Clearly, there are many interconnected challenges revolving around connectivity when it comes to having access to quality education for refugees but The Patatas would like to propose a solution addressing them that may be of interest.

 

Solution for teaching in Refugee Camps

The Patatas Casestudy

Under The Patatas’ own Project Digi-Eskwela, we came up with CaseStudy, an innovative solution to the aforementioned challenges to education in refugee camps. This creation keeps in line with our vision and mission to use technology effectively to bring positive change to communities in need and we are happy to introduce it to you!

In essence, it is a durable, waterproof, shockproof briefcase packed with ready-packed audio-visual materials required for teaching. CaseStudy has been designed to be easy to carry and able to sustain harsh weather, important for regions with poor infrastructure or prone to natural disasters. The materials are also easily set up regardless of location and it is especially helpful as classes can be carried out without Internet connection, electricity or personal digital devices. In its simplicity, our innovation will allow refugees to experience the education they deserve using technology, helping them keep up with the times.

Besides necessary accessories and audio-visual equipment, we included a Raspberry Pi to store educational resources in. It works as the main content bank in CaseStudy. It works like a charm and can be reprogrammed to suit the teacher’s needs; with about 8GB capacity. It is an asset to countering the challenges of bringing education to refugees as the teacher simply needs to connect the Raspberry Pi to a projector and the content can be displayed; no Internet connection needed! Even better, it comes with a portable charger and does not need a constant electricity supply to run. Cheap and simple, this was a must-have in CaseStudy.

We have also been able to include a portable projector, powered by battery or portable charger as well as speakers to facilitate the dissemination of information in the Raspberry Pi. The best part about CaseStudy is that classes can be conducted even if the lights in camp have been cut. Unlike with using hardcopy worksheets to learn which cannot be read in the dark, CaseStudy’s creative use of technology is specially suited for refugee camp conditions. Besides, projectors work best in the dark anyway, a huge plus point!

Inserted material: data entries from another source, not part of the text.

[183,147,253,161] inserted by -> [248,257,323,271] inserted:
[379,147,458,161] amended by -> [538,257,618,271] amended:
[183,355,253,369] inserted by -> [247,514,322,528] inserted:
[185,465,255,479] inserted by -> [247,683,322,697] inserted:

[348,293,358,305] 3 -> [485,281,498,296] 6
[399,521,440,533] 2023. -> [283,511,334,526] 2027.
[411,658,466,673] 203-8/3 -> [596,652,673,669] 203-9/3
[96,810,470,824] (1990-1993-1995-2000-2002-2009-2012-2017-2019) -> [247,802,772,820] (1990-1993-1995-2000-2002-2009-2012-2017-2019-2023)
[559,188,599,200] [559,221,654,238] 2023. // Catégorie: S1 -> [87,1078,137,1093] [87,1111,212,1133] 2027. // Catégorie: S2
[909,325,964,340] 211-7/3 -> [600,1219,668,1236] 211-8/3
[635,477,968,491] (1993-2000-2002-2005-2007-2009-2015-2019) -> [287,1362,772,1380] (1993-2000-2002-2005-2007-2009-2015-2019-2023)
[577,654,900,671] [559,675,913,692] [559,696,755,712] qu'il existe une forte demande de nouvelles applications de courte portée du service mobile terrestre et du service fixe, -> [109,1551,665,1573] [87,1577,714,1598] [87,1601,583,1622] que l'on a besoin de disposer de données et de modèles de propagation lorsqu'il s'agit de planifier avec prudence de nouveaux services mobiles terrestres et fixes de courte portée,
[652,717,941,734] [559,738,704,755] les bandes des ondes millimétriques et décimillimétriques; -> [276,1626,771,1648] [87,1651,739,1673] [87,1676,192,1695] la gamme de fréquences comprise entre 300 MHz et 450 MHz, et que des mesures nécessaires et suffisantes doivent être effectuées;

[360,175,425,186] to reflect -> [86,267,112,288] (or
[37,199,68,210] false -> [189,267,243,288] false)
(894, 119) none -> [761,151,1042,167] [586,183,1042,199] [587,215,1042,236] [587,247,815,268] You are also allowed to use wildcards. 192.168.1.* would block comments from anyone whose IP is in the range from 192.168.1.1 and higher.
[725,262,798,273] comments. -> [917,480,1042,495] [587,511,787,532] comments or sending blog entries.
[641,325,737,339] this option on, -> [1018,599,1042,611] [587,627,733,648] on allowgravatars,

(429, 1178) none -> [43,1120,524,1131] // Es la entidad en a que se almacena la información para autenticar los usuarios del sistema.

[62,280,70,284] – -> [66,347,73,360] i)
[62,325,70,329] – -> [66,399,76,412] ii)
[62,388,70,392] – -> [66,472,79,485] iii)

With that, our CaseStudy will be suitable to meet the challenges faced in refugee camps. Education will be accessible anywhere, anytime, no matter whether digital devices are available or not; making it key in bringing much-needed education to young refugees, many of whom are not yet engaged in the learning process. Perhaps our use of technology will be the change needed, to bring a modern twist to education in these camps, for the good of the younger generation.

Furthermore, CaseStudy can act as an alternative improvement to the UNICEF’s (The United Nations Children’s Fund) School-in-a-box. School-in-a-box comes in an aluminium case which may rust  and damage quickly. And while the traditional materials offered are necessities in education, it fails to meet the challenges faced as the hardcopy materials cannot be seen clearly if classes are forced to continue in low-light conditions. CaseStudy, however, uses a durable plastic case and makes use of technology which suits the conditions in refugee camps while keeping relevant to these technologically-advanced times. Therefore, we suggest using CaseStudy to improve current educational packages sent to refugee camps – no doubt they will prove a useful addition in meeting current limitations in this movement towards using portable classrooms for refugees.

There is a wide range of issues to address and as populations at these camps increase, more children who ought to be given learning opportunities will be present. It is thus, best that we work on solving this humanitarian crisis together in the most effective ways within our constraints, by making full use of modern technology. We are excited to expand our projects to see what changes CaseStudy can bring as well as to continue innovating and using new technologies to help the world’s underrepresented communities.